Friday, January 01, 2010

The End of Christmas Break

I seem to learn a lot about myself at the end of Christmas Break. Last year, Dave requested that I go to counseling because I was barely functioning by the end of the 2 weeks. No matter how much I tried to explain to him that Christmas Break is horrible for me and I would be better within a day or two of getting the house back in order, he was certain that I needed more than that.

What I think we failed to realize is that basically this request was along the lines of asking a gay person to seek counseling with the intention that the counseling will turn him/her straight. Counseling is NOT going to turn me into an extrovert. Plain and simple: I am an introvert and THIS is really difficult by the end of two weeks.

* noise
* chaos
* questions
* touching
* messes
* expectations
* interruptions
* no routine
* traveling
* absolutely no time to myself
* no place to escape any of this because it all follows me wherever I go

I don't think all of this would be much easier for an extrovert... however, knowing that I'm an introvert I'm learning more about myself today.

TODAY I am cringing at the mere sight or sound of my children. I hate that. But it is reality. I cannot find a place to get away from any of it. And when I thought I figured out a plan to get a few hours of break, I got a phone call indicating that I was expected to go somewhere NOW because thats what someone else wanted of me. So now what - do I miss seeing some friends? I know that I'm not going to be good company today - even if it is only until 3:00. But do I preserve myself? I feel like these are the choices that I'm constantly confronted with during Christmas Break.

Today I've learned that even when I enter Christmas Break with full intentions of just going with the flow and letting things happen for the two weeks - changing my expectations - I'm still internally distressed by something else. I've been good up until today. I've let the house and the laundry go. I've changed my expectations and had a good break. But what I've learned is that there is a direct correlation between how much disorder there is in my life and my ability to go-with-the-flow.

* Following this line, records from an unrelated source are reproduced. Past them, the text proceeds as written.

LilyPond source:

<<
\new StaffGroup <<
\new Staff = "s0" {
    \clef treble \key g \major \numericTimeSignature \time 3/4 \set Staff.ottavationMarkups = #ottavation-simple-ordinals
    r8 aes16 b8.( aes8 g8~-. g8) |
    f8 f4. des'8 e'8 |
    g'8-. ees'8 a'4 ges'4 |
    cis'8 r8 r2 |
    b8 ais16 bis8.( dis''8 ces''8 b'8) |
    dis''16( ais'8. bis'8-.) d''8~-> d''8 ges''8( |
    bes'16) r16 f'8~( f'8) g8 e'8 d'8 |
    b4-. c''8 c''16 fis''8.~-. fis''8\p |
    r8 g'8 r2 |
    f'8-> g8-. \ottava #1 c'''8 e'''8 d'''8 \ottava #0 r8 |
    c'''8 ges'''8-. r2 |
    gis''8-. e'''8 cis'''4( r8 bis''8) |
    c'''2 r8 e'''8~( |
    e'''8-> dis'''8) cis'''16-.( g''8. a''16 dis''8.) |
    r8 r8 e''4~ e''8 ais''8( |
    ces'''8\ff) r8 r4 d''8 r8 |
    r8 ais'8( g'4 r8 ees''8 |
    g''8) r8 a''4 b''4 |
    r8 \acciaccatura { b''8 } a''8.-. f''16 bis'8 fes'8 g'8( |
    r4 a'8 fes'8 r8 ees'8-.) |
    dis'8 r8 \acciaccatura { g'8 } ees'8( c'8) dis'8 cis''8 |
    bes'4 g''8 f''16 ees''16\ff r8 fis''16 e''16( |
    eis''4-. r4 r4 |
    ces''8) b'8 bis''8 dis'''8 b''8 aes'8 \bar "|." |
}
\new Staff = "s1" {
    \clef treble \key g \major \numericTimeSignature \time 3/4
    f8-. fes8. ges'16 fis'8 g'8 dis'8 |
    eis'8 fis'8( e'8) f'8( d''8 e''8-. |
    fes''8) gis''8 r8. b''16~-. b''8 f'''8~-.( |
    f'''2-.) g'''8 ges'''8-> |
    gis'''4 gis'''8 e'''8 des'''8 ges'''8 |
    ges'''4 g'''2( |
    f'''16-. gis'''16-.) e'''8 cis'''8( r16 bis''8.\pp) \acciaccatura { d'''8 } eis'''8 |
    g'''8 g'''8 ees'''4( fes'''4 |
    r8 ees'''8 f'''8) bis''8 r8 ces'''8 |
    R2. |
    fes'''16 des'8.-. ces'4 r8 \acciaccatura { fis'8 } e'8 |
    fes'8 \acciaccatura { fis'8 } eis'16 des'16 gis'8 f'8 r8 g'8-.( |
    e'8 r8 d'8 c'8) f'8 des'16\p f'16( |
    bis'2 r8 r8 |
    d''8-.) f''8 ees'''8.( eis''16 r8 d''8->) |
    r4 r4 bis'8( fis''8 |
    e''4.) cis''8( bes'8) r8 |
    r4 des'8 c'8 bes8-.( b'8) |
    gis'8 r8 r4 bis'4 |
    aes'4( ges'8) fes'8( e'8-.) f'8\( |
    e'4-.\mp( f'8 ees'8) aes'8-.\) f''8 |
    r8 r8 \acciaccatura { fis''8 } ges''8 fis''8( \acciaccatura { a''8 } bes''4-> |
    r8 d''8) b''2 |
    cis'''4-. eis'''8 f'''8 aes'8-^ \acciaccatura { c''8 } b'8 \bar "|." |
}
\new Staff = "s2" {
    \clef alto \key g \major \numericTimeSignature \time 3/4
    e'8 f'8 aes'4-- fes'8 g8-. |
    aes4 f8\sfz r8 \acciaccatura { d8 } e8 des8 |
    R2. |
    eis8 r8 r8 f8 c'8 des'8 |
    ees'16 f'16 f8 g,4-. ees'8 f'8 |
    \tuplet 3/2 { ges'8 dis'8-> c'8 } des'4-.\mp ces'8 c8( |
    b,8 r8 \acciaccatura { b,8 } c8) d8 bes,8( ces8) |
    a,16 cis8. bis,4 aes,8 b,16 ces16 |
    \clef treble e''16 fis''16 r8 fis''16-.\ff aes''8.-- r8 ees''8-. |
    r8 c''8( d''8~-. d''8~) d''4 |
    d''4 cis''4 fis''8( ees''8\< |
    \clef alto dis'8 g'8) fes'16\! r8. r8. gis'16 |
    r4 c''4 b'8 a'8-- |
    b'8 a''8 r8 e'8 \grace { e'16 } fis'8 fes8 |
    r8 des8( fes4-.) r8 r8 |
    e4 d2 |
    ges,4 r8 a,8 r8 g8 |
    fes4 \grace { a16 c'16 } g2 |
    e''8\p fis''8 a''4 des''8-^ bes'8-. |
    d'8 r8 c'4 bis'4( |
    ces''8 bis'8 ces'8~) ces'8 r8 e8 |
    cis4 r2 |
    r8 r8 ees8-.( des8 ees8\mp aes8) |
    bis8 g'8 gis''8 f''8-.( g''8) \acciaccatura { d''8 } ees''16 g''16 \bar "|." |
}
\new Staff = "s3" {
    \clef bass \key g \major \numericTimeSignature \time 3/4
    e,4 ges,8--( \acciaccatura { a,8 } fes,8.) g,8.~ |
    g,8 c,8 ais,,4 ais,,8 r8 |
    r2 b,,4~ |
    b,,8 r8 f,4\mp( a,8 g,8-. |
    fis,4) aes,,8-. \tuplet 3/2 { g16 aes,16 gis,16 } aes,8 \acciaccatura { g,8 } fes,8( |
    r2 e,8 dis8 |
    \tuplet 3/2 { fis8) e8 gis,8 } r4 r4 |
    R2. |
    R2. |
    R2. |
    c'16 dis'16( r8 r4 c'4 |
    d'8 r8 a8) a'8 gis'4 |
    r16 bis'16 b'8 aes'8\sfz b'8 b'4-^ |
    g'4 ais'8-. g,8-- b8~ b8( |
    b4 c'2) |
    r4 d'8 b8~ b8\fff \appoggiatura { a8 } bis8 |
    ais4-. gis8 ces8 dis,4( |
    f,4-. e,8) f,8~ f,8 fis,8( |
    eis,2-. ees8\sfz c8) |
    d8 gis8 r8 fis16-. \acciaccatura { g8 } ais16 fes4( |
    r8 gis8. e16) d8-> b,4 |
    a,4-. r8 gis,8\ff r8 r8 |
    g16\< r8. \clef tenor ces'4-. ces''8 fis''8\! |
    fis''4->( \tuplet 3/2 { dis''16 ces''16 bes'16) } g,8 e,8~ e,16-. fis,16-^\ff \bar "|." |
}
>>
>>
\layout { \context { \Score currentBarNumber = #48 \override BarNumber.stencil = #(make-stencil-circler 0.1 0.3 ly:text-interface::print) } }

There is an extremely high level of disorder in my life today: Messes everywhere I turn. Bedrooms that need to be switched out. Toys that need to be sorted and given away. New Christmas gifts that need to find a home. Ripped and cut up paper EVERYWHERE. Snacks and treats galore. Arguing children. A few additional pounds on my body. Not enough water. Not many real meals. Much disorder. Because of all of that, I feel like I NEED my days to follow the plan that I set forth in my mind when I wake up. Sometimes my plan is to sit around all day and watch movies. Sometimes my plan involves an errand or a visit - at a specific time. What I'm learning today is that any deviation from that plan in my head causes a lot of internal stress for me. And this is not the case at the beginning of the break... just by the last couple of days.

So my note to myself is this: Next year I need to figure out how to get rid of my kids for a day or two at the end of the two weeks so I can reestablish some order in my life. I know I'm only two and a half days away from getting them back on their buses, but as of RIGHT NOW I'm not sure how I'm going to get through those two and a half days. My body feels tense. I'm crabby. I have a shorter fuse. I feel like the fight or flight response system is at high alert inside my body right now. I'm withdrawing more and more into myself.

I am not taking this time to complain about my kids. They aren't the problem. They're kids. They're doing what they're supposed to be doing. This is not a "When are my kids going back to school because I can't stand them?" post, but rather a "I need the routine of school back in my life" post: I need the same wake up time, bus time, lunch time, bus time, homework time, dinner time, bed time. The problem is the disorder and my inability to find peace in the midst of any of it. This problem exists for me at the end of every Christmas Break and toward the end of every summer.

I will be fine next week, its just getting there that is going to be the battle:)


April 11:31 PM  

I love your honesty!

I have a similar feeling to the disorder since this week has been far from normal for us. Even though the kids are here since we homeschool, at least it is time that I can schedule and work around. There were so many points you made that so duplicate many aspects of me. It is so wonderful to have someone be able to articulate them for me. Thank you!

Mommy Brain 9:21 AM  

I am feeling the same way. I'm not an "ordered" person...but the complete lack of order is like a small silent alarm going off inside my head. At first I can ignore it but after awhile, it starts to make me looney and tense and crabby. Everyone being home is wonderful for awhile, but then the sight of all of them laying around while I try to quiet the alarm, that they don't seem to hear, infuriates me. Why don't they hear it? Why can't they feel how tense I am feeling? Why aren't they feeling the same way? We are different people my friend...however, I think we have similar experiences.

Jen 6:47 PM  

Preach it. I survive summer because it's a new routine and new rules. School breaks are so hard b/c there isn't time for a new routine. And if another person gives me a speech about the "joy of Christmas" and how dare I be stressed, I will punch them. ;-)

Skooks 11:49 PM  

Holidays are stressful in general. Even when you're having a good time, the thrown off schedules of little people is a strain. I, too, ate poor and didn't interact with my kids as well while we were traveling around for the holiday season as I seem to do when we have our regular nap schedules and are in our own home.

P.S. Are you going to update us on the status of your Christmas letter?